Here’s another quick finding in the tealeaves of educational technology prediction. Providing you can get through the argot of the deals, mergers, acquisitions, takeovers, and patent showdowns, sometimes you find yourself face to face with the poetry of the safe harbor statement. It’s hard not to read it over and over to check that it still says what you think, and that it says it so beautifully.

The safe harbor statement is a get-out clause currently derived from the Private Securities Litigation Reform Act of 1995, although it also seems to have been in the Securities Act of 1933 where it’s expressed with even more affection for good language, as you might expect.

In these strange days for higher education, the safe harbor statement protects us all from the exuberance of edtech futurology by pointing out that more or less nothing about the future is known, and no one can be held accountable if things don’t turn out the way the LMS suitors (or anyone else in a suit) said it might. It’s a metaphor from the world of risky seafaring and ambitious, perhaps even mercenary, navigation towards the uncharted future.

At the moment, it’s attached specifically and prosaically to the need to limit the value of what’s called “forward-looking statements” in being able to predict anything at all about how things will unfold from here on in; typically it shows up as a footnote to the announcement of a deal with a truly breathtaking price tag.

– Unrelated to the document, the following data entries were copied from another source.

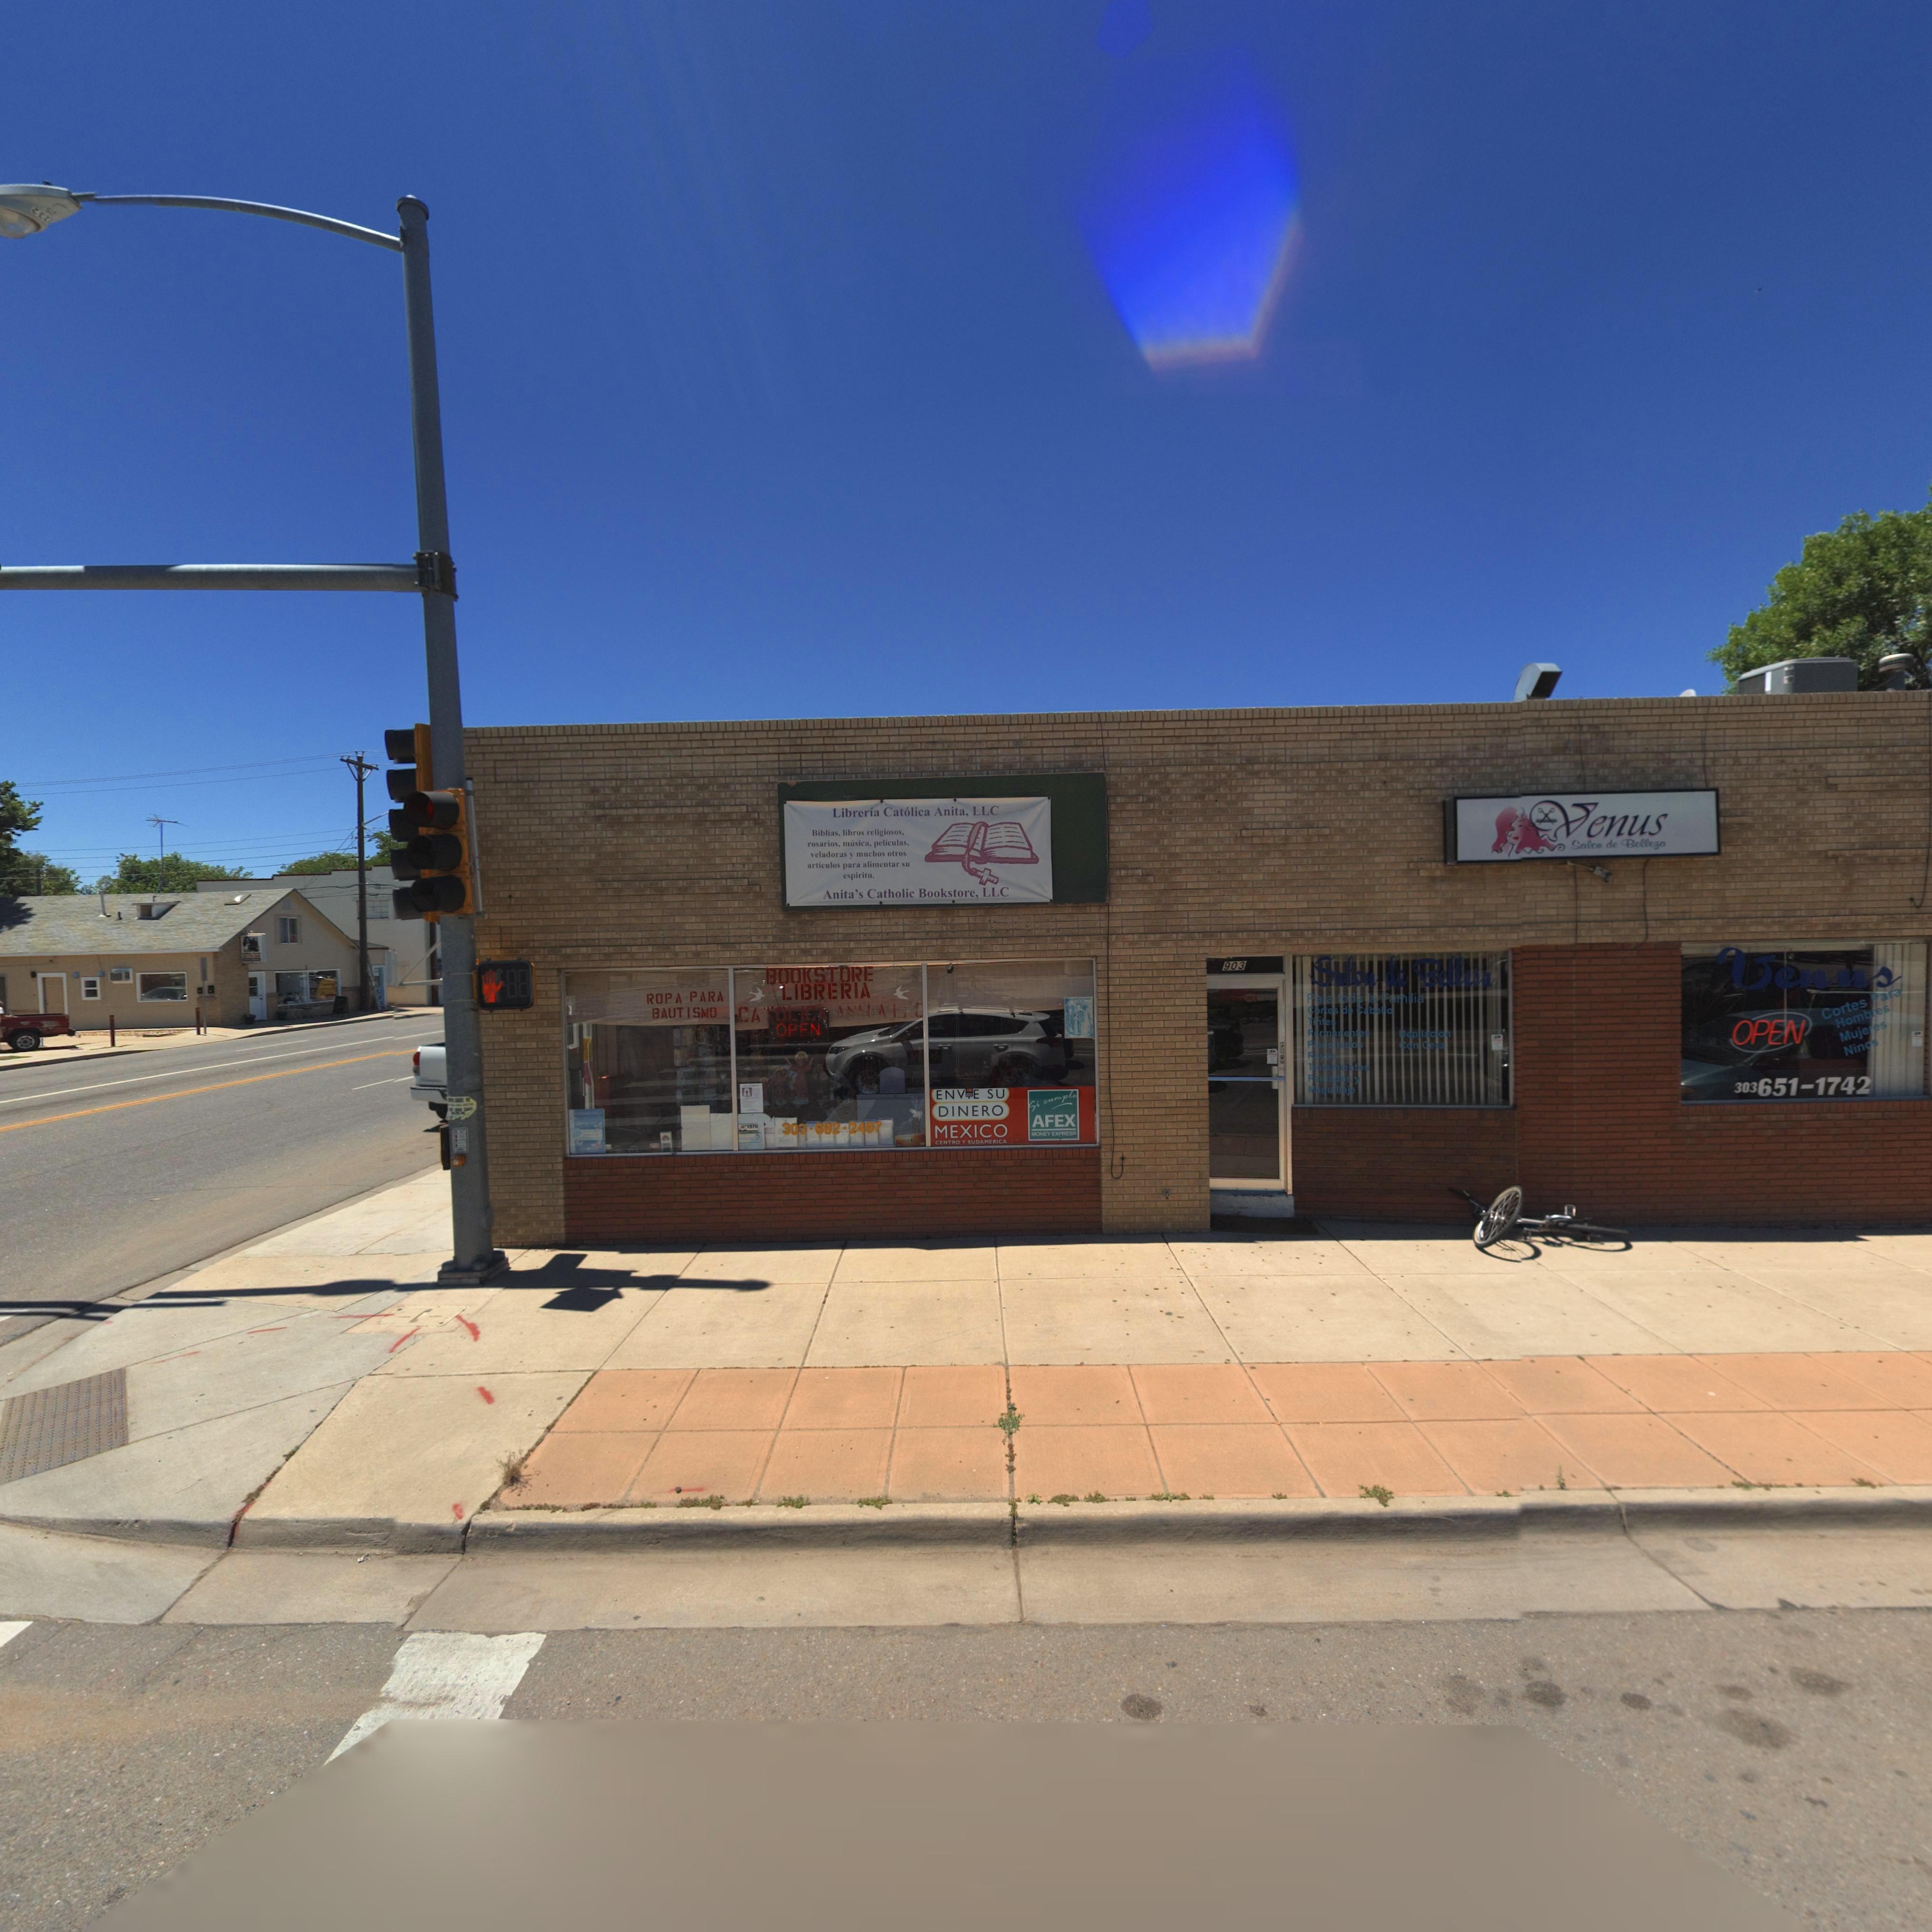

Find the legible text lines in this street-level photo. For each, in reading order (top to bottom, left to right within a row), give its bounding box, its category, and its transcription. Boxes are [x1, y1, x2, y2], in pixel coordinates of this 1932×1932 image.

[832, 805, 999, 818] BusinessName: Libreria Cat*lica Anita, LLC
[1550, 801, 1669, 838] BusinessName: Venus
[1570, 837, 1666, 850] BusinessName: Salon de Belleza
[822, 887, 1009, 899] BusinessName: Anita's Catholic Bookstore, LLC
[765, 966, 873, 985] BusinessName: BOOKSTORE
[1223, 961, 1245, 970] StreetNumber: 903
[1307, 955, 1496, 988] BusinessName: Salon de Belleza
[1716, 946, 1903, 991] BusinessName: Venus
[782, 981, 870, 1001] BusinessName: LIBRERIA
[738, 1001, 923, 1023] BusinessName: CATOLICA ANITA LLC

Today I’ve been looking at one attached to the news that Hellman & Friedman LLC have bought SunGard Higher Education for $1.775 billion, in order to merge this with something else they own, Datatel Inc.  In case you’re wondering, SunGard HE “collaborates with the higher education community and provides software and services to help institutions find better ways to teach, learn, manage and connect” and Datatel “is a provider of innovative technology products, services, and insight to higher education.” This is carefully unclear about what they actually do for us, which is more plainly explained here.

But if you only read the press release, you might think that the result of their union will be more innovative and better ways to teach, learn, manage and connect, plus insight to higher education. Or the other way around.

Just don’t get too excited, because none of this may turn out to be the case:

Statements in this release other than historical facts constitute forward-looking statements. You can identify forward-looking statements because they contain words such as “believes,” “expects,” “may,” “will,” “would,” “should,” “seeks,” “approximately,” “intends,” “plans,” “estimates,” or “anticipates” or similar expressions which concern our strategy, plans or intentions.  … We assume no obligation to update any written or oral forward-looking statement made by us or on our behalf as a result of new information, future events or other factors except as otherwise required by applicable law.

This primer in how to identify the language of optimistic promises doesn’t give much else away, except that forward-looking statements are the opposite of historical facts.  So they clearly aren’t written with the same pen as going-forward statements, of which we’ve been hearing so much lately.

But what should we make of the fact that they seem to start to fade as you look at them, like the Cheshire Cat? Shouldn’t we be just a tiny bit worried that the press release that tells us something shatteringly good just happened involving Blackboard and the QM program, for instance, also mutters that of course “Actual results may differ materially from those indicated by such forward-looking statements as a result of various important factors, including the factors discussed in the “Risk Factors” section of our Form 10-K.  … These forward-looking statements should not be relied upon as representing the Company’s views as of any date subsequent to” etc etc?

Of course, we know why the small print exists, and at $1.775 billion of business activity, fair enough too.  Universities use it all the time in their audit reporting.  But bringing it out from the contractual backstage to the realm of the publicity campaign, where it can tip a bucket of cold seawater on itself, is a bit like l’Oreal having to admit that using their makeup won’t make anyone look like Julia Roberts, even Julia Roberts. We’re not fools. But why do the promotional airbrushing in the first place, if you’re only going to have to explain to your customers later that this miracle may not occur in their very own bathroom?

So we do understand that neither forward-looking nor going-forward statements can tell us exactly what educational technology will do to the future university—we’re just going to have to wait and see.  This is exactly why we’re the ones quietly asking why it wouldn’t make sense for everyone just to stay off the Kool Aid and moderate the predictions a bit.

A few more candid statements—”We’re not sure exactly how this will work out because we’re a really big business in the middle of dramatically upsizing and you’re a very small customer in a remote educational outpost well beyond our major market, so while the following features might be on our roadmap we might have to let some of them go, and in the end, we’re not educational specialists, we’re here to sell you stuff”—wouldn’t stop us buying the product, but it would make us feel much less patronised and annoyed while doing so.

But as this isn’t likely to happen, on my reading of the tealeaves at least, then perhaps those of us who actually work in universities, rather than just sell things to them, should also start using the safe harbor statement as often as possible.  Competitive research grant applications, writing deadlines, statements of learning outcomes, strategic plans of any stripe, and all of the promises we make about the deadset value of a university degree in today’s competitive employment market: all should come with the rider that at the time of writing, we simply believe things have the potential to work out in this way.

But really, who knows what the future holds?